**Text zur Analyse**
# Zufallsauswahl in Access



## qde (6. August 2006)

Hallo,
ich möchte einen Zufallswert einer bestimmten Zeile als SQL-Resultat erhalten. In MySQl habe ich das wie folgt realisiert:

SELECT name
FROM `MeineTabelle`
ORDER BY RAND( )
LIMIT 1 

Funktioniert super. Leider klappt es bei MS-Access-Datenbanken nicht. Mein Query sollte möglichst sowohl bei MySQL als auch bei MS-Access funktionieren. Fall es das nicht gibt, wäre ein MS-Access-Query, das das gleiche bewirkt auch noch in ordnung.

Ich hoffe jemand weiss eine Lösung. Danke!

Gruß Felix

*edit*
Inzwischen habe ich herausgefunden, dass MS-Access "LIMIT" anscheinend nicht kennt. gibt es eine Alternative?
*edit2*
Die Alternative zu "LIMIT" lautet bei MS-Access TOP. Jetzt kennt Access nur RAND() nicht...


----------



## Luzie (6. August 2006)

Hallo

es gibt schon eine vergleichbare Funktion in Access

select top 1 feld from tabelle order by rnd(id)

Allerdings ist diese accessspezifisch und meines Wissens nicht über den ODBC-Treiber zu interpretieren.

**Aufgaben**
1. Erklären Sie anhand des Forumsthreads zur Zufallsauswahl in Access, warum Luzies Abfrage mit „rnd(id)“ Felix' ursprünglichen Wunsch nur eingeschränkt erfüllt.
2. Schreiben Sie den Forumsthread zur Zufallsauswahl in Access im Anschluss an den letzten Beitrag weiter.

**Gegebene Informationen**
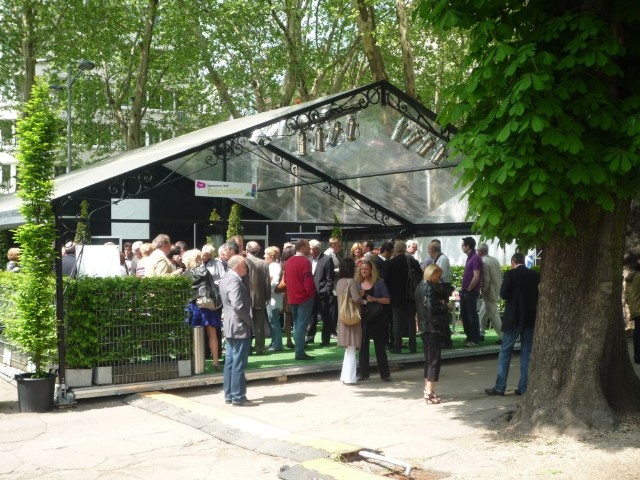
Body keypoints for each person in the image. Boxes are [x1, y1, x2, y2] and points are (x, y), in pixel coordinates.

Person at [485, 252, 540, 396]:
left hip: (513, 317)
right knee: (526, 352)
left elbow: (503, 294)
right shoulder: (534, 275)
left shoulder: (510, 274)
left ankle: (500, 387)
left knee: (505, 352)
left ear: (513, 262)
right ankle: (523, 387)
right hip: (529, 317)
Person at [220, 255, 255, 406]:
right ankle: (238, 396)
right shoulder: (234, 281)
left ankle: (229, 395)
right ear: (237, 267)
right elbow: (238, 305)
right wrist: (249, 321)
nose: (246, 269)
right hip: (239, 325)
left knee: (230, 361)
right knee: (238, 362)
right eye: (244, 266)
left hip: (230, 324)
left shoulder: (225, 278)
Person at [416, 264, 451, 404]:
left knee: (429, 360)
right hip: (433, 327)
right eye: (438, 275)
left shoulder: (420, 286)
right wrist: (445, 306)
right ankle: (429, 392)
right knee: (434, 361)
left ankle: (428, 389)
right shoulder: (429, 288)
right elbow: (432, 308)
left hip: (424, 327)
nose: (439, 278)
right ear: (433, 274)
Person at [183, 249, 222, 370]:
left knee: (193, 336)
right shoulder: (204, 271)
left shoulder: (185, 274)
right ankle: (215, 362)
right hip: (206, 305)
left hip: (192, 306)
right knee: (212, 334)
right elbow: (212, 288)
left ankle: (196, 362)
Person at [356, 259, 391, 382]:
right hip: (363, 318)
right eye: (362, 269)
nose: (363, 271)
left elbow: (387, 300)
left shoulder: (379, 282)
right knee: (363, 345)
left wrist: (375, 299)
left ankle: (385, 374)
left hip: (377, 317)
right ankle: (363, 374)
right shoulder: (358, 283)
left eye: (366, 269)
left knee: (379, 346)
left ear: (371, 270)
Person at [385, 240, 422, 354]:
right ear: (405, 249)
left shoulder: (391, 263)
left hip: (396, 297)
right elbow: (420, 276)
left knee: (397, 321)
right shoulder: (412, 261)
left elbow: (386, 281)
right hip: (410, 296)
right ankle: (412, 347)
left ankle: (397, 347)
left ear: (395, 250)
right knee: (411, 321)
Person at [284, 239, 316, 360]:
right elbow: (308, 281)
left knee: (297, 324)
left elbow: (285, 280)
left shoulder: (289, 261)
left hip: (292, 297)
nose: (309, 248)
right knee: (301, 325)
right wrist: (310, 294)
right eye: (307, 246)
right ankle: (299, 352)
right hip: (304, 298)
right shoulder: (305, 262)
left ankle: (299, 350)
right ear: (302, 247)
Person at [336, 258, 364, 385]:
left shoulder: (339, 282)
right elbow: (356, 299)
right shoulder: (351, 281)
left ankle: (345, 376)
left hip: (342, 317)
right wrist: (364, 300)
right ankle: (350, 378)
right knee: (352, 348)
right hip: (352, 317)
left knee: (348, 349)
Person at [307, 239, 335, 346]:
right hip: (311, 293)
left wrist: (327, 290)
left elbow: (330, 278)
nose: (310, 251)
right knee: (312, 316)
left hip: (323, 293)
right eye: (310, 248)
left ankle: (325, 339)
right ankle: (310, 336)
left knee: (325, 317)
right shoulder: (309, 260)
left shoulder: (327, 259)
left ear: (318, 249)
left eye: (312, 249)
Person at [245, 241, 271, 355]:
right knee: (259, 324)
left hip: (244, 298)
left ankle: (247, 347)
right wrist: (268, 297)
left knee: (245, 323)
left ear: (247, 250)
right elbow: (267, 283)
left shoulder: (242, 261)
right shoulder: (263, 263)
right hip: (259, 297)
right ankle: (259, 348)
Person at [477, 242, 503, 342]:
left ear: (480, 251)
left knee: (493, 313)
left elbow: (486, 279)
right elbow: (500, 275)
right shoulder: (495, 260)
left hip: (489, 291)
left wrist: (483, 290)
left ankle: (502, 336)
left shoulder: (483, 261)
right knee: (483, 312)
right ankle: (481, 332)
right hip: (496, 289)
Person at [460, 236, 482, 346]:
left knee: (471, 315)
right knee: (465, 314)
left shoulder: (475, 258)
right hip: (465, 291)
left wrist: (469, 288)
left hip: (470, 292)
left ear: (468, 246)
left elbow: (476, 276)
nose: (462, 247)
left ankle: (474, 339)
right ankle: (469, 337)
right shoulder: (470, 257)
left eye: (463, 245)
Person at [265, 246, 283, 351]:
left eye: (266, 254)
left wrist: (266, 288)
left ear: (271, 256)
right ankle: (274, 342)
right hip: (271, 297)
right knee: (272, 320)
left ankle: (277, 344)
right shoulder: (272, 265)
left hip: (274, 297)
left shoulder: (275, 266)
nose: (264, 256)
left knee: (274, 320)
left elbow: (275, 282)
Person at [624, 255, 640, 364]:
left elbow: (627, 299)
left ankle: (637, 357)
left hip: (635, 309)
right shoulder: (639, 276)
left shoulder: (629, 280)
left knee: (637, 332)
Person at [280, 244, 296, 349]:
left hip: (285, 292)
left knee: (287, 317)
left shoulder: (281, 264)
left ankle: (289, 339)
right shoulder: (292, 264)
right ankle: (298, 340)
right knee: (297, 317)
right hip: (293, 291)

---

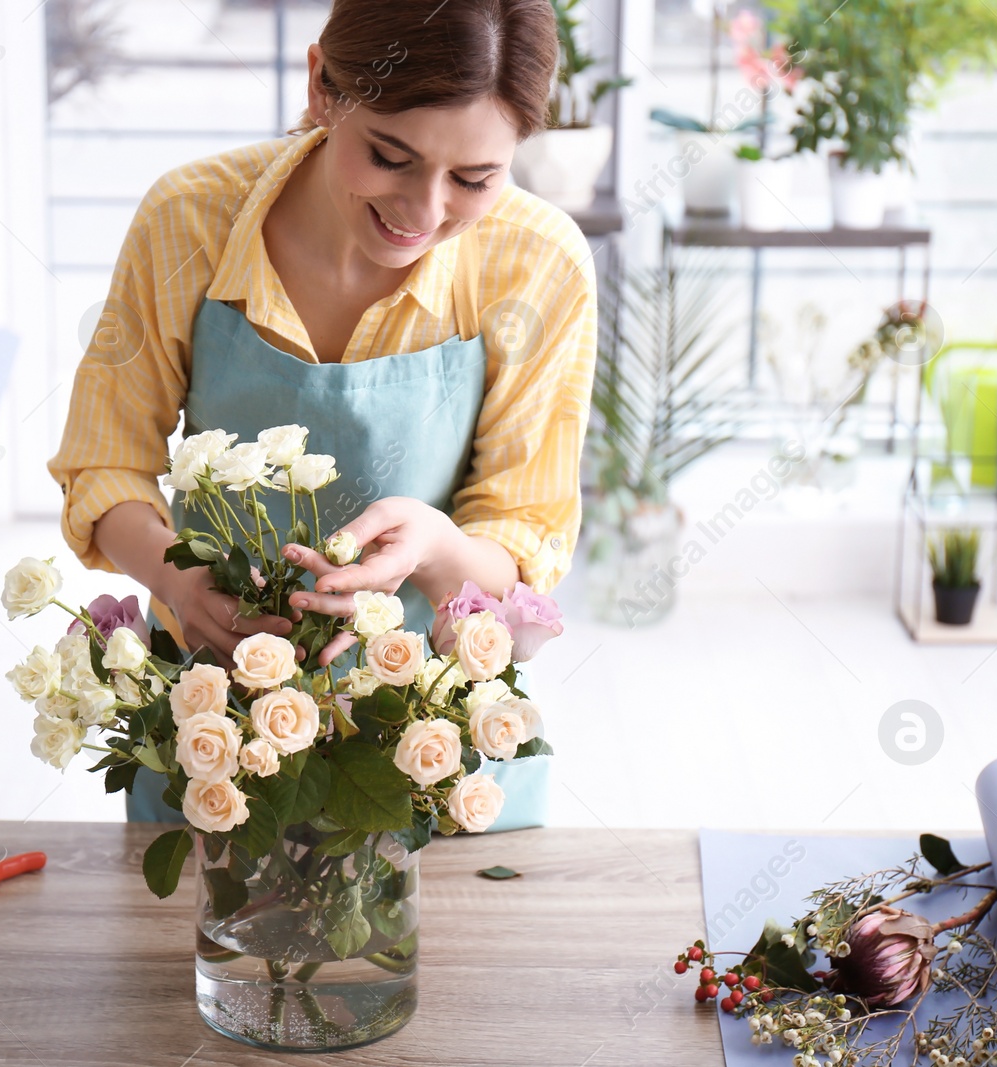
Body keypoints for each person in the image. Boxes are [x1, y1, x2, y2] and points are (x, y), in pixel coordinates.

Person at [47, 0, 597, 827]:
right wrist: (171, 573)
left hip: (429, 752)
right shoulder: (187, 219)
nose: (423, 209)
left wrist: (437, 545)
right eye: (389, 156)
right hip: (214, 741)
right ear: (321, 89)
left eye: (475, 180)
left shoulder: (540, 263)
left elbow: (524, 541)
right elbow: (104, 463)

**Ihre Antworten**
1. Felix wollte eine Abfrage, die möglichst sowohl unter MySQL als auch unter MS-Access funktioniert. Luzie schreibt jedoch, dass ihre Lösung accessspezifisch ist und sich ihres Wissens nicht über den ODBC-Treiber interpretieren lässt.

2.
----------



## qde (7. August 2006)

Hallo,
leider wird diese Anfrage über JDBC:ODBC gestellt. Darüber hinaus funktioniert dieses Query selbst bei meinem MS-Access 2000 nicht!
Fehlermeldung: "Datentypen in Kriterienausdruck unverträglich. "
Kann es sein, dass mein Zufallswertkein INT, sondern vom Typ TEXT ist. Allerdings wird mir der gesamte Tabelleninhalt übermittelt, wenn ich einen INT-Wert in rnd() einfüge.


----------



## Luzie (8. August 2006)

Hi

auch vom typ int funktioniert rnd() nur im Programm Access. 
Es gibt ja noch die Möglichkeit, dies im Script selbst zu lösen.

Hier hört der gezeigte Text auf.